Book Reviews - Athena S. Leoussi and Steven Grosby eds., Nationalism and Ethnosymbolism: History, Culture and Ethnicity in the Formation of Nations

Book Reviews

Athena S. Leoussi and Steven Grosby eds., Nationalism and Ethnosymbolism: History, Culture and Ethnicity in the Formation of Nations

Yves Laberge
Université Laval
Leoussi, Athena S., and Grosby, Steven eds. Nationalism and Ethnosymbolism: History, Culture and Ethnicity in the Formation of Nations. Edinburgh: Edinburgh University Press, 2007.

1 This important collection of 20 new essays on ethnosymbolism brings together some very strong studies from various theoretical, national, and comparative perspectives. According to the editors of this interdisciplinary and collective effort, the core concept of “Ethnosymbolism” in itself had been coined by Anthony D. Smith in his numerous books, including The Ethnic Origins of Nations (1986), National Identity (1991), and Nationalism in a Global Era (1996). (And Professor Smith has written a welcome afterword here.) In their Introduction, in order to articulate the concept of ethnosymbolism in terms of time, space, and culture, both editors argue that: “For a nation to exist, there must be a symbolic representation of a territory such that, when acknowledged and thereby incorporated as part of the understanding of the self, a territorial relation, a territorial kinship, is posited over time.” (p. 6) Obviously, these shared symbols of a nation located in a given place have to be defined, negotiated, and accepted by a group or nation.

* [Complete the following]
1. According to the review, who coined the concept of ethnosymbolism?
2. Please repeat the review word for word from "Book Reviews - Athena" to "University Press, 2007.".

* [Provided material]
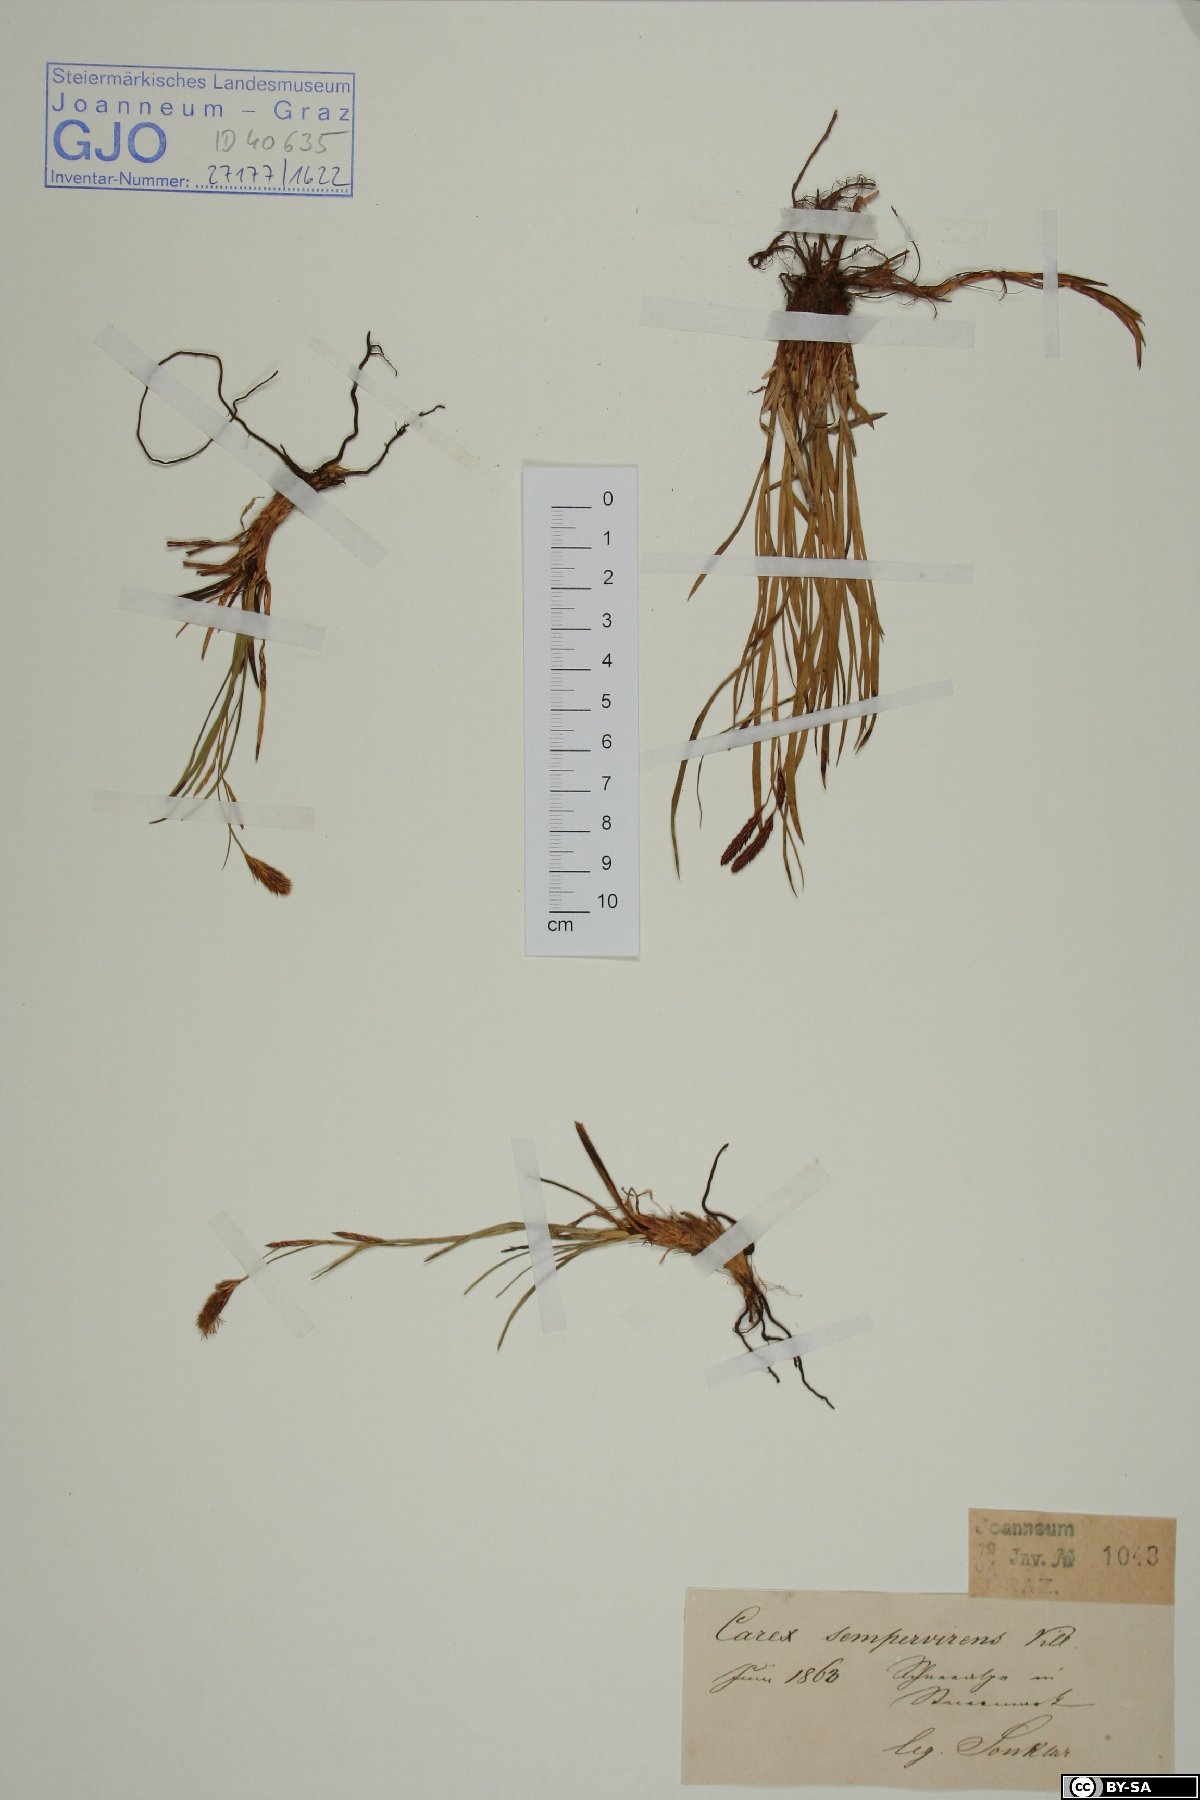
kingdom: Plantae
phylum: Tracheophyta
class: Liliopsida
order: Poales
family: Cyperaceae
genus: Carex
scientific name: Carex sempervirens
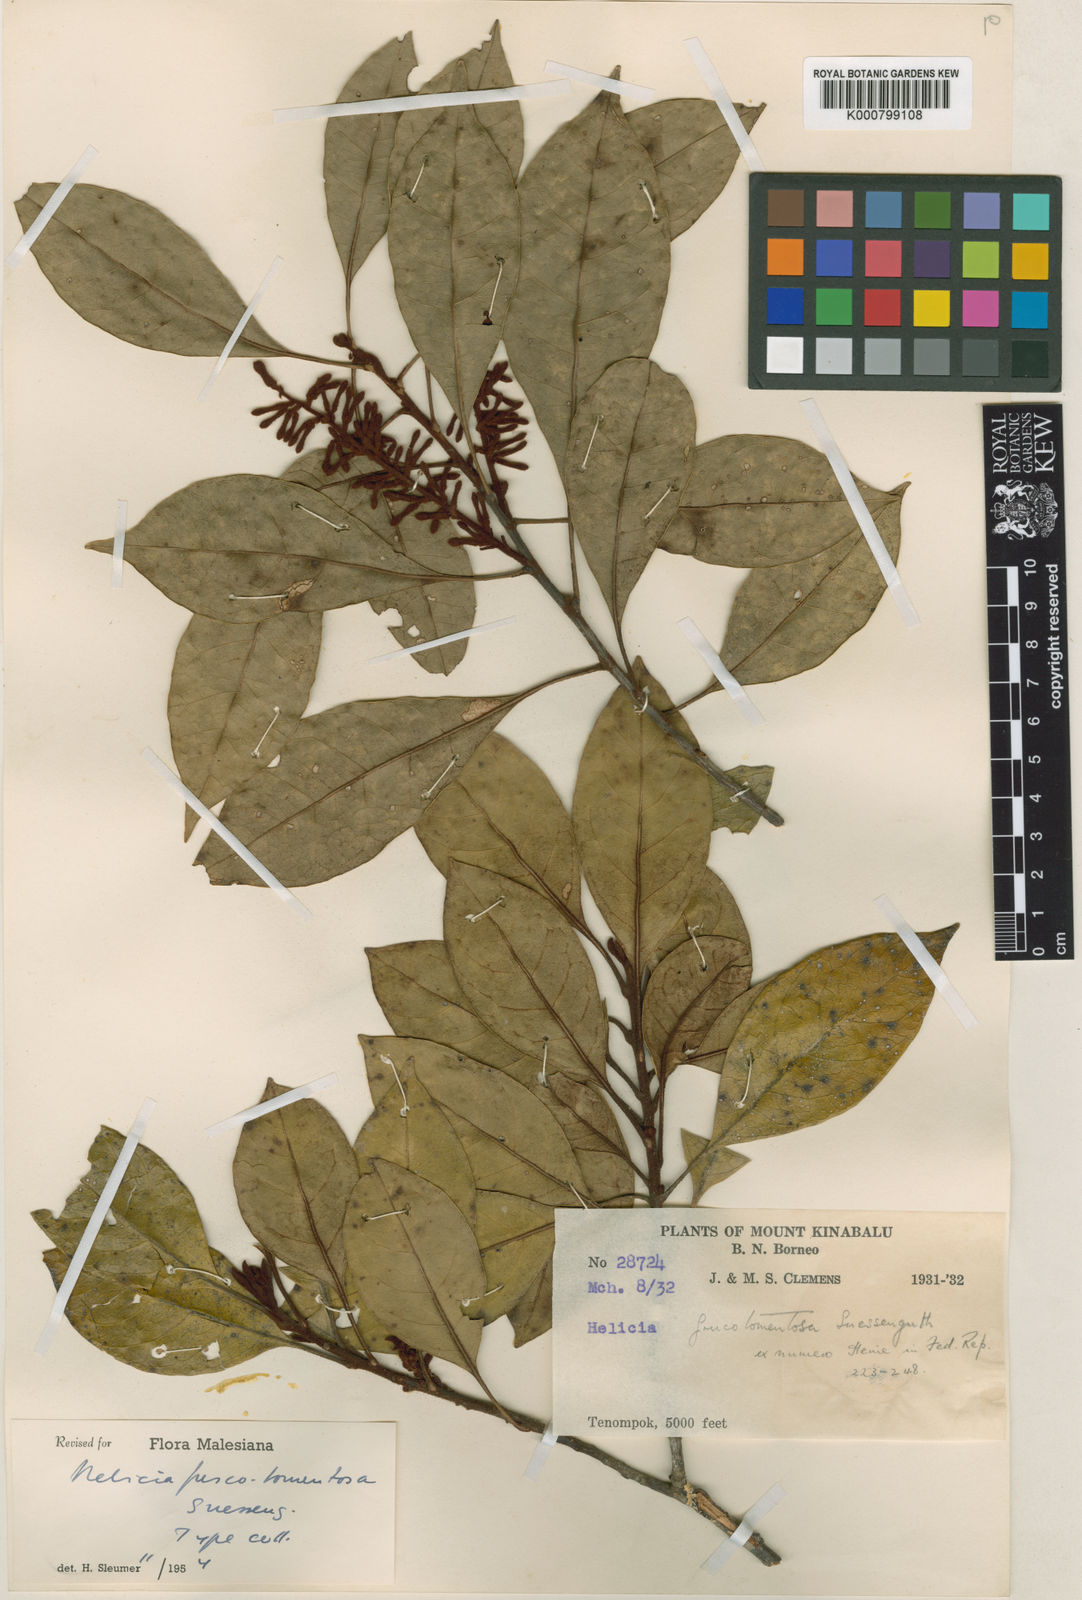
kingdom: Plantae
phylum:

* [Solution list]
1. Anthony D. Smith

2.
Book Reviews - Athena S. Leoussi and Steven Grosby eds., Nationalism and Ethnosymbolism: History, Culture and Ethnicity in the Formation of Nations

Book Reviews

Athena S. Leoussi and Steven Grosby eds., Nationalism and Ethnosymbolism: History, Culture and Ethnicity in the Formation of Nations

Yves Laberge
Université Laval
Leoussi, Athena S., and Grosby, Steven eds. Nationalism and Ethnosymbolism: History, Culture and Ethnicity in the Formation of Nations. Edinburgh: Edinburgh University Press, 2007.